The following common best practices should be employed for all Logic Contracts when using a proxy contract.
### Separating Variables from Logic
Careful consideration should be made when designing a new Logic Contract to prevent incompatibility with the existing storage of the Proxy Contract after an upgrade. Specifically, the order in which variables are instantiated in the new contract should not be modified, and any new variables should be added after all existing variables from the previous Logic Contract
To facilitate this practice, we recommend utilizing a single "base" contract which holds all variables, and which is inherited in subsequent logic contract(s). This practice greatly reduces the chances of accidentally reordering variables or overwriting them in storage.

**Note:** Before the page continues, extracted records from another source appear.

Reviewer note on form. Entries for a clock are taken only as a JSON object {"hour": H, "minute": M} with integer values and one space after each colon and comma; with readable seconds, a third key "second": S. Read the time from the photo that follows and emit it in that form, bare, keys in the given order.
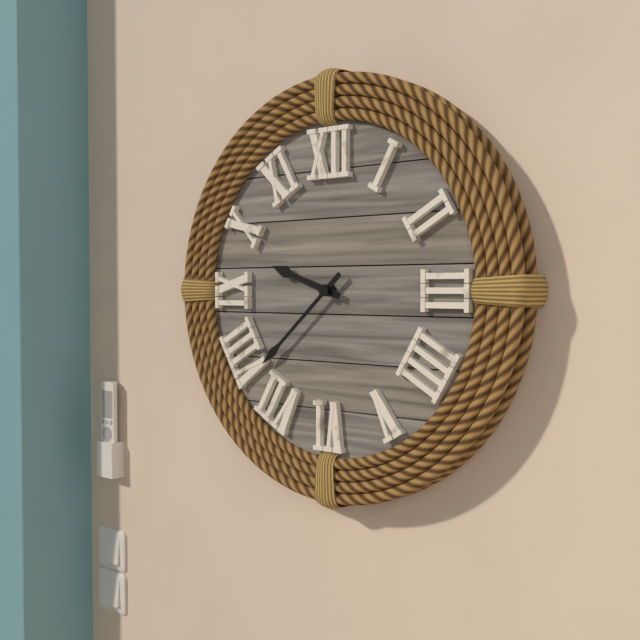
{"hour": 9, "minute": 38}
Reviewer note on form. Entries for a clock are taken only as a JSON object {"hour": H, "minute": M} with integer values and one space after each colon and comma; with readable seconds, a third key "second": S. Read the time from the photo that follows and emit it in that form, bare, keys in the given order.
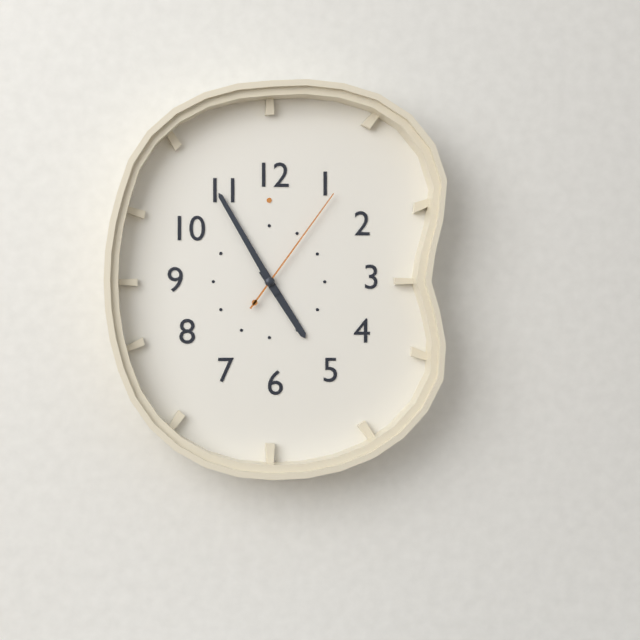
{"hour": 4, "minute": 55, "second": 6}
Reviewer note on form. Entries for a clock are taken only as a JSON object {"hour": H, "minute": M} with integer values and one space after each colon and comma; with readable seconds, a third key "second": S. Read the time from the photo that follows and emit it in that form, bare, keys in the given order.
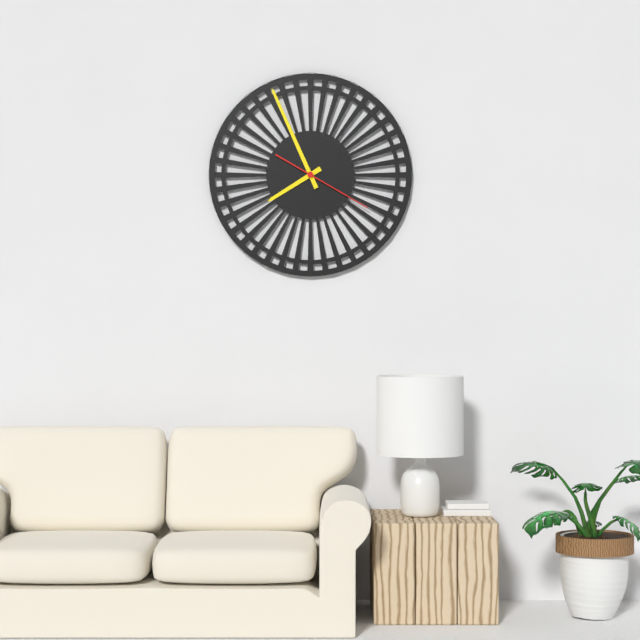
{"hour": 7, "minute": 56, "second": 20}
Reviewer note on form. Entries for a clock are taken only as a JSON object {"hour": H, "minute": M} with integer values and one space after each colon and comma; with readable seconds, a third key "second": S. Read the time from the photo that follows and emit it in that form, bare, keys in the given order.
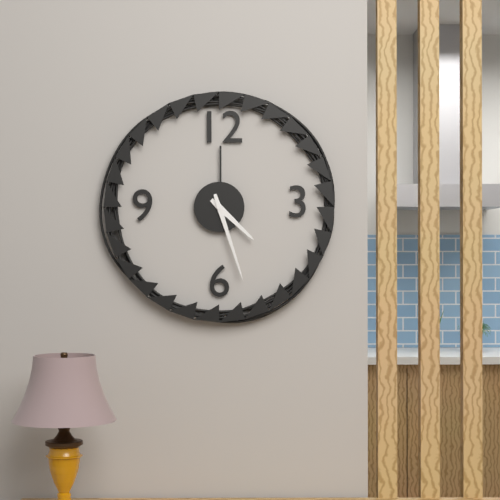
{"hour": 4, "minute": 27}
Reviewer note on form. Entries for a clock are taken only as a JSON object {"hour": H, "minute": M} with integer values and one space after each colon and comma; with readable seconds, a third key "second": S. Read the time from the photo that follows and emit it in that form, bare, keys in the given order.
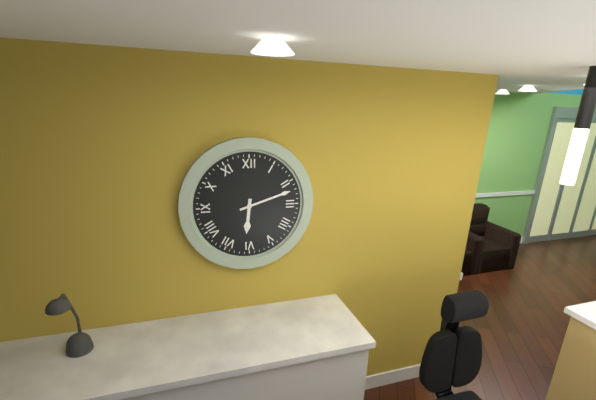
{"hour": 6, "minute": 12}
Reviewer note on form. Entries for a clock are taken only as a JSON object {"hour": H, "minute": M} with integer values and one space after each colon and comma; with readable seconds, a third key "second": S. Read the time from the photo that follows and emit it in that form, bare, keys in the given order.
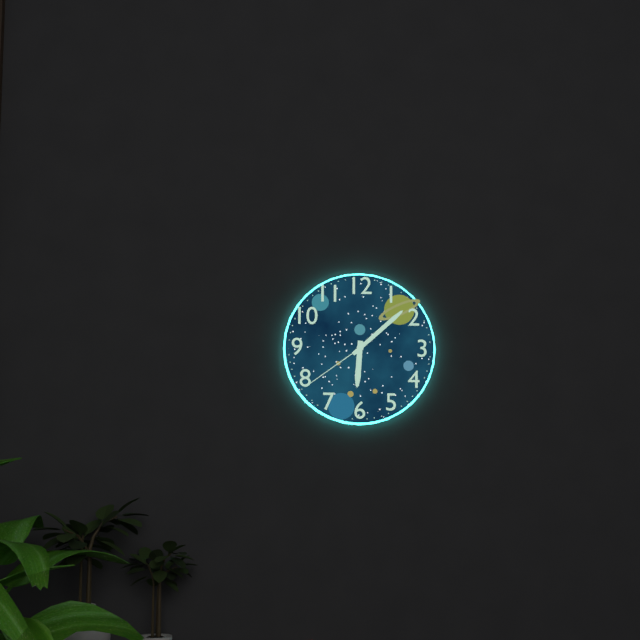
{"hour": 6, "minute": 8, "second": 39}
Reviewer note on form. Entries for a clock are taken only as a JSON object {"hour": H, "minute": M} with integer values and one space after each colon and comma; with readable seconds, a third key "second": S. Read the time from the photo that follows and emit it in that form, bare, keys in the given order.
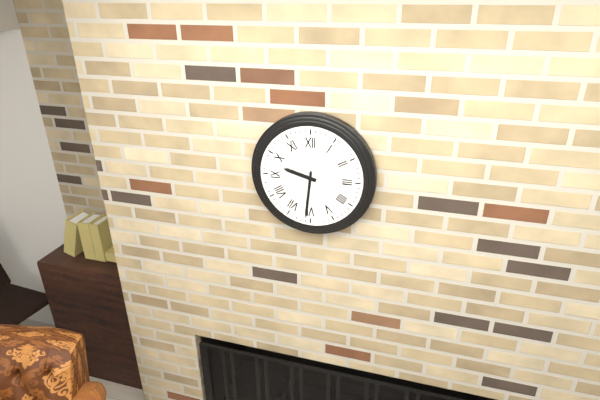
{"hour": 9, "minute": 31}
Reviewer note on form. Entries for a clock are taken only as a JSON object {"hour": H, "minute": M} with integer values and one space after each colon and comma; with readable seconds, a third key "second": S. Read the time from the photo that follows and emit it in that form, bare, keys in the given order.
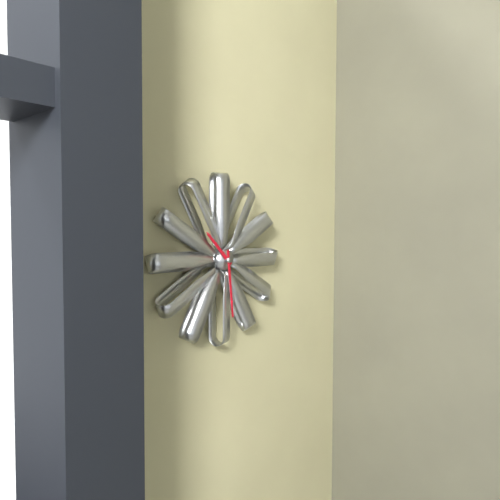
{"hour": 10, "minute": 29}
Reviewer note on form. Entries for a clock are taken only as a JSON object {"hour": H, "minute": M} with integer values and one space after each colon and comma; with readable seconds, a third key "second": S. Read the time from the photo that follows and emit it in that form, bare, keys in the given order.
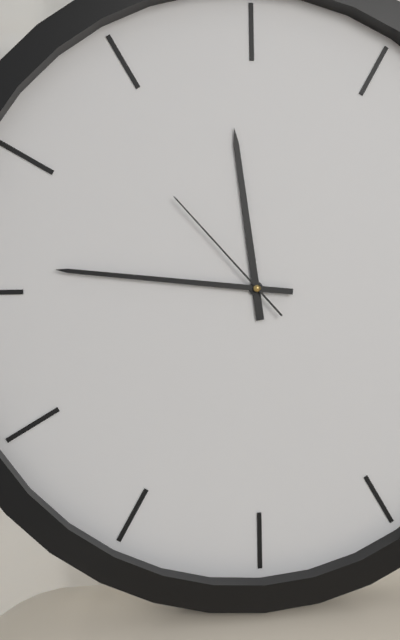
{"hour": 11, "minute": 46, "second": 53}
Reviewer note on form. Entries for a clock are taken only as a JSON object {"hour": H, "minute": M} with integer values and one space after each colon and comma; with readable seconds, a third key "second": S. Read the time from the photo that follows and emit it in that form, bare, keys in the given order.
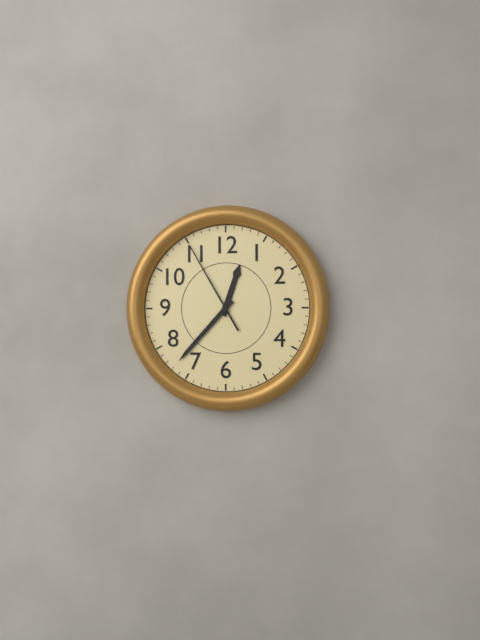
{"hour": 12, "minute": 37, "second": 55}
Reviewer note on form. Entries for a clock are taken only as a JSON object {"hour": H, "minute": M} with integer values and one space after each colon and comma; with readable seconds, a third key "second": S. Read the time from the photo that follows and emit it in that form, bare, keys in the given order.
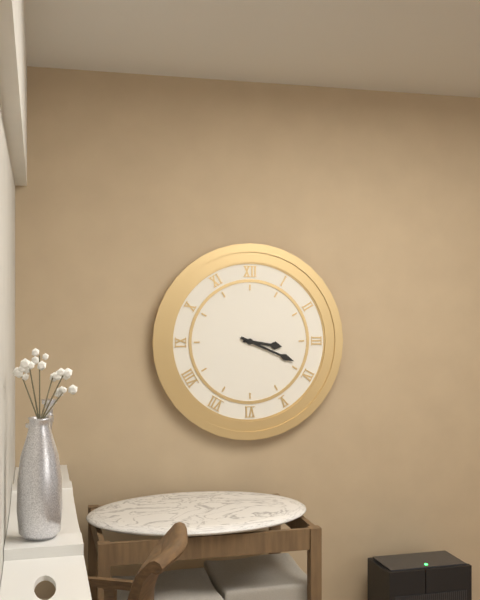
{"hour": 3, "minute": 19}
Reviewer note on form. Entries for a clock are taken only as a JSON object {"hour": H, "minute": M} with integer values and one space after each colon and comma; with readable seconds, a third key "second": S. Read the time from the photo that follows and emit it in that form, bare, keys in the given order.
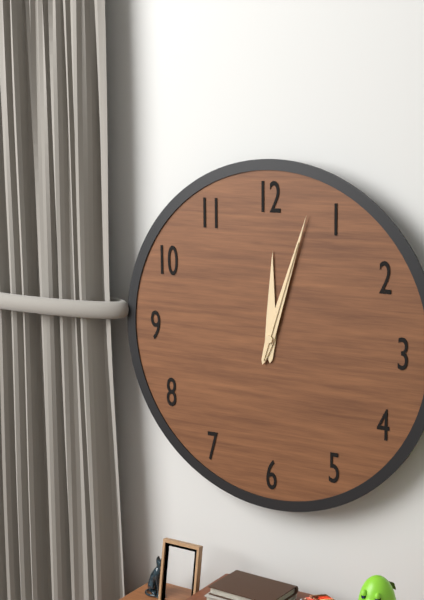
{"hour": 12, "minute": 3, "second": 3}
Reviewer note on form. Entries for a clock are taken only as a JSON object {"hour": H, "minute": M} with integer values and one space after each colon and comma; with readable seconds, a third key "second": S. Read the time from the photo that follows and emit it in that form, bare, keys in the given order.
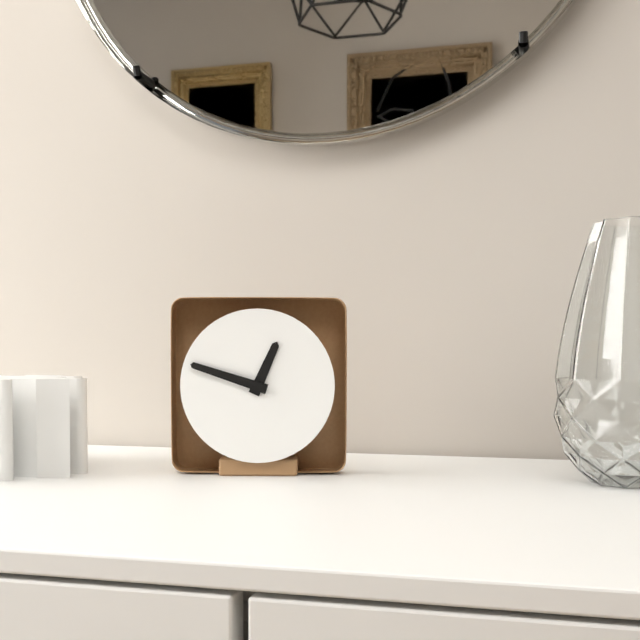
{"hour": 12, "minute": 48}
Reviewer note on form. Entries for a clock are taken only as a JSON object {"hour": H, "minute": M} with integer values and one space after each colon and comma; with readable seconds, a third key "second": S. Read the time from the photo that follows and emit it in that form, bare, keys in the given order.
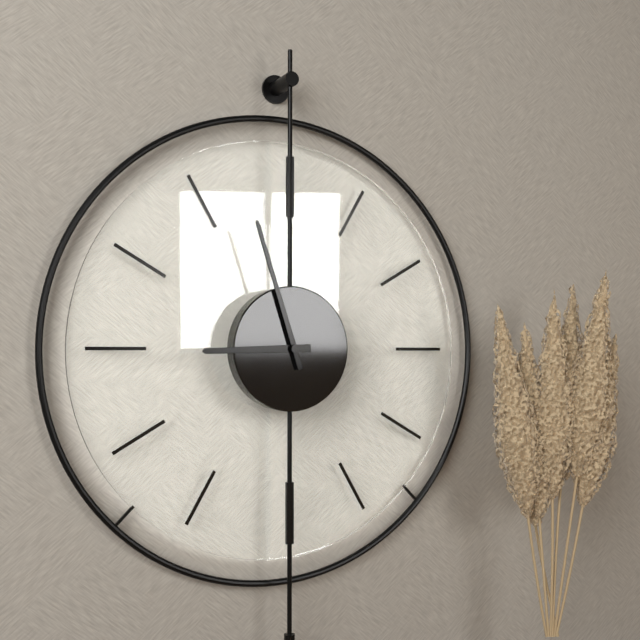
{"hour": 8, "minute": 57}
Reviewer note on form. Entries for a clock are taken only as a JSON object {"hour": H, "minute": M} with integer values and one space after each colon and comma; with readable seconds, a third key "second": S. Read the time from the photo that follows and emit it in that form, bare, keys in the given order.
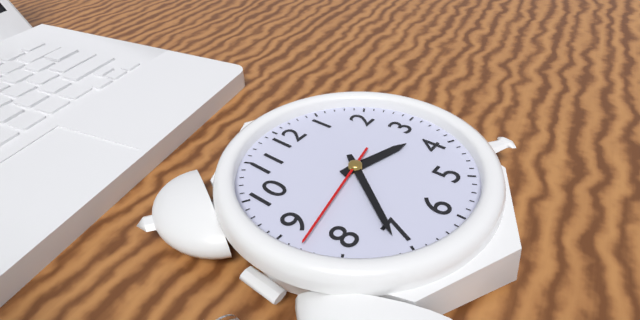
{"hour": 3, "minute": 36, "second": 43}
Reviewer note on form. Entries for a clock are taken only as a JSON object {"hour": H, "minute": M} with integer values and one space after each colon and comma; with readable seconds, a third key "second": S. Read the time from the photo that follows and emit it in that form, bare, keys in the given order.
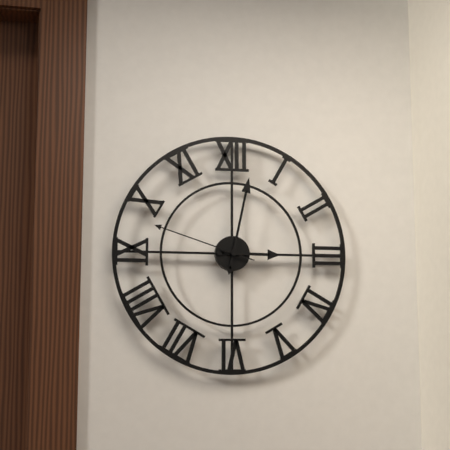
{"hour": 3, "minute": 2, "second": 48}
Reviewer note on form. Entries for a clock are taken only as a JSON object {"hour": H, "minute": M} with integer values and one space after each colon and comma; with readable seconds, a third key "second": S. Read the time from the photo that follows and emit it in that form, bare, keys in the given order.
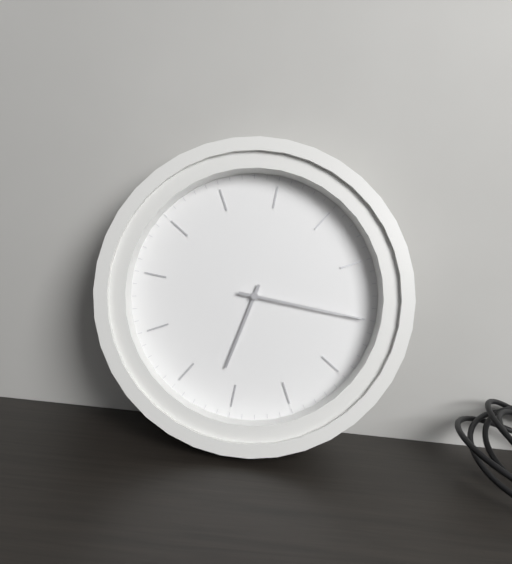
{"hour": 7, "minute": 20}
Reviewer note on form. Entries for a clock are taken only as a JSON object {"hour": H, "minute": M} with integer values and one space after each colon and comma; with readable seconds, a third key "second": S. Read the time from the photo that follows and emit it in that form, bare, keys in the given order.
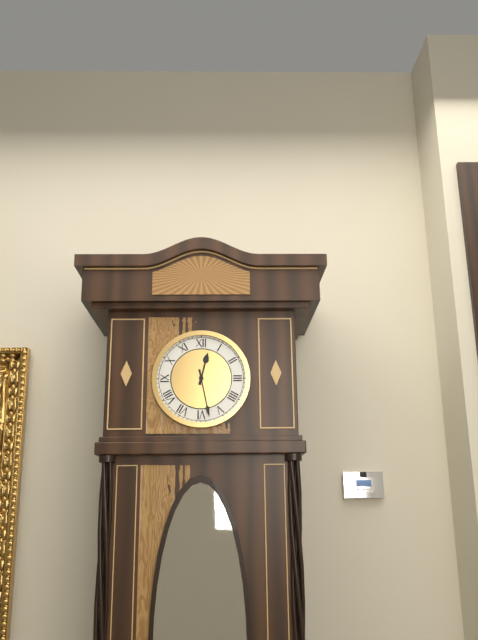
{"hour": 12, "minute": 28}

### Restricting dangerous functions
The compatibility check in the Proxiable Contract is a safety mechanism to prevent upgrading to a Logic Contract which does not implement the Universal Upgradeable Proxy Standard. However, as occurred in the parity wallet hack, it is still possible to perform irreparable damage to the Logic Contract itself.
In order to prevent damage to the Logic Contract, we recommend restricting permissions for any potentially damaging functions to `onlyOwner`, and giving away ownership of the Logic Contract immediately upon deployment to a null address (e.g., address(1)). Potentially damaging functions include native functions such as `SELFDESTRUCT`, as well functions whose code may originate externally such as `CALLCODE`, and `delegatecall()`. In the [ERC-20 Token](#erc-20-token) example below, a `LibraryLock` contract is used to prevent destruction of the logic contract.